§ **TAREFAS E EXERCÍCIOS**
A – Transcreva, do texto sobre mediação comunitária, o trecho entre "Meios alternativos de solução de conflitos." e "da população pobre.", incluindo ambos.
B – Dê continuidade ao texto sobre mediação comunitária e acesso à justiça, começando logo após a última frase apresentada.

A EFETIVIDADE DA MEDIAÇÃO COMUNITÁRIA NA PROMOÇÃO DO ACESSO À JUSTIÇA

Aline Costa

Malane Mendonça[1]

 

Sumario: 1.Introdução; 2. O pluralismo jurídico e os meios alternativos de solução de conflitos;3. A mediação comunitária; 4. Mediação comunitária na promoção do acesso à justiça;4.1 A mediação comunitária no bairro Recanto dos Pássaros; Conclusão ;Referências

 

 

                                                           RESUMO

O presente trabalho visa apresentação dos diversos meios alternativos de solução de litígios, e especial a Mediação Comunitária.

Através de dados e conceitos desenvolvidos por nós e por doutrinadores, objetivamos identificar a verdadeira eficácia de tais meios na promoção do acesso à justiça, sobretudo das comunidades mais pobres de nossa sociedade.

 

 

PALAVRAS-CHAVE

Meios alternativos de solução de conflitos. Mediação Comunitária. Acesso à justiça.

 

 

 1 INTRODUÇÃO

 

Com a redemocratização brasileira, consagrada da Constituição de 1988 reconheceu-se a importância da participação da sociedade nas decisões políticas, sociais, individuais e coletivas.

Essa Constituição trouxe em seu texto um rol de direitos e garantias individuais que iam muito além da realidade brasileira, que era composta por desigualdades gritantes. A igualdade era uma realidade muito distante e com ela, o acesso à justiça por parte da população pobre.

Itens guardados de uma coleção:
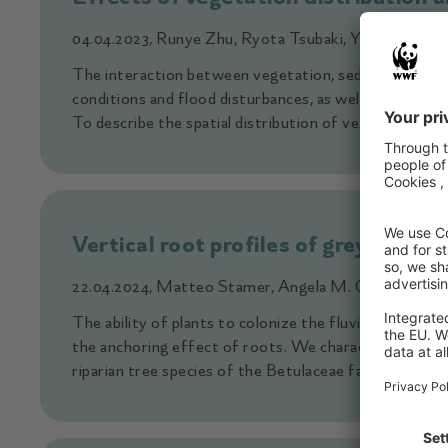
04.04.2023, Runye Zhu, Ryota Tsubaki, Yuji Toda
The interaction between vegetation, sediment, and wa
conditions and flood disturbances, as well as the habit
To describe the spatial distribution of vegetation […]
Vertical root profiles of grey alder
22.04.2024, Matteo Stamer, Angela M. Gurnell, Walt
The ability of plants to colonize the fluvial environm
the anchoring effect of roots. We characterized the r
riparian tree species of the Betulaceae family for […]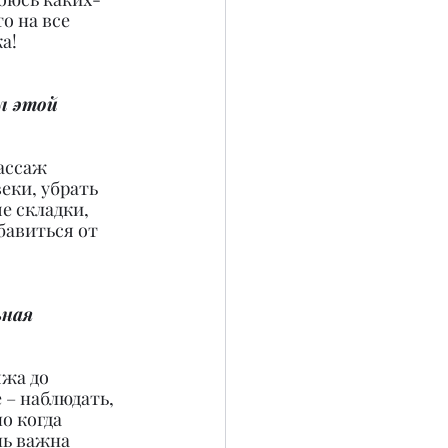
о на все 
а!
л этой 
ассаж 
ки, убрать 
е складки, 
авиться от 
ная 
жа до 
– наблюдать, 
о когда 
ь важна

§ **RESPOSTAS POR TAREFA**
A –
Meios alternativos de solução de conflitos. Mediação Comunitária. Acesso à justiça.

 

 

 1 INTRODUÇÃO

 

Com a redemocratização brasileira, consagrada da Constituição de 1988 reconheceu-se a importância da participação da sociedade nas decisões políticas, sociais, individuais e coletivas.

Essa Constituição trouxe em seu texto um rol de direitos e garantias individuais que iam muito além da realidade brasileira, que era composta por desigualdades gritantes. A igualdade era uma realidade muito distante e com ela, o acesso à justiça por parte da população pobre.

B –
Surge também uma séria crise de credibilidade no Poder Judiciário, devido à grande quantidade de processos que provocam o abarrotamento e a morosidade no setor.

É então que os conceitos de meios alternativos de solução de conflito ganham força. Com o objetivo de celebrar a igualdade e proporcionar o devido acesso à justiça por parte da população mais pobre, estes conceitos são colocados em prática nos próprios órgãos judiciais e nas comunidades.

 

 

2 O PLURALISMO JURÍDICO E OS MEIOS ALTERNATIVOS DE SOLUÇÃO DE CONFLITOS

 

Para entendermos o surgimento dos meios alternativos de solução de conflitos, precisamos antes entender o pluralismo jurídico (“ferramenta” através da qual se faz possível a criação de meios de solução de conflitos alternativos e paralelos ao Estado).

Segundo a lição de Wolkmer[2] a cultura brasileira sempre foi marcada pela tradição monista (influencia kelseniana), que transformava o Direito e a Justiça exclusivamente em manifestações estatais. Entretanto, essa teoria enfrenta uma crise paradigmática quando se vê diante de novos e contraditórios problemas, tornando-se incapaz de apreciar conflitos coletivos.

É diante dessa insuficiência do monismo que surge o pluralismo jurídico, como uma forma de resolução de conflitos mediante mecanismos não-oficiais, paralegais, informais e etc.. Ou, segundo o conceito de Wolkmer[3], como uma multiplicidade de práticas jurídicas existentes num mesmo espaço sócio-político, interagidas por conflitos ou consensos, podendo ser ou não oficiais e tendo sua razão de ser nas necessidades existenciais, materiais e culturais.

É nesse contexto que - com a proposta de reduzir a crise no Poder Judiciário através da diminuição de processos e maior celeridade daqueles que se acham em tramitação, viabilizando assim um maior acesso à justiça - surgem os meios alternativos de mitigação de litígios, quais sejam: arbitragem, conciliação, negociação e  a mediação.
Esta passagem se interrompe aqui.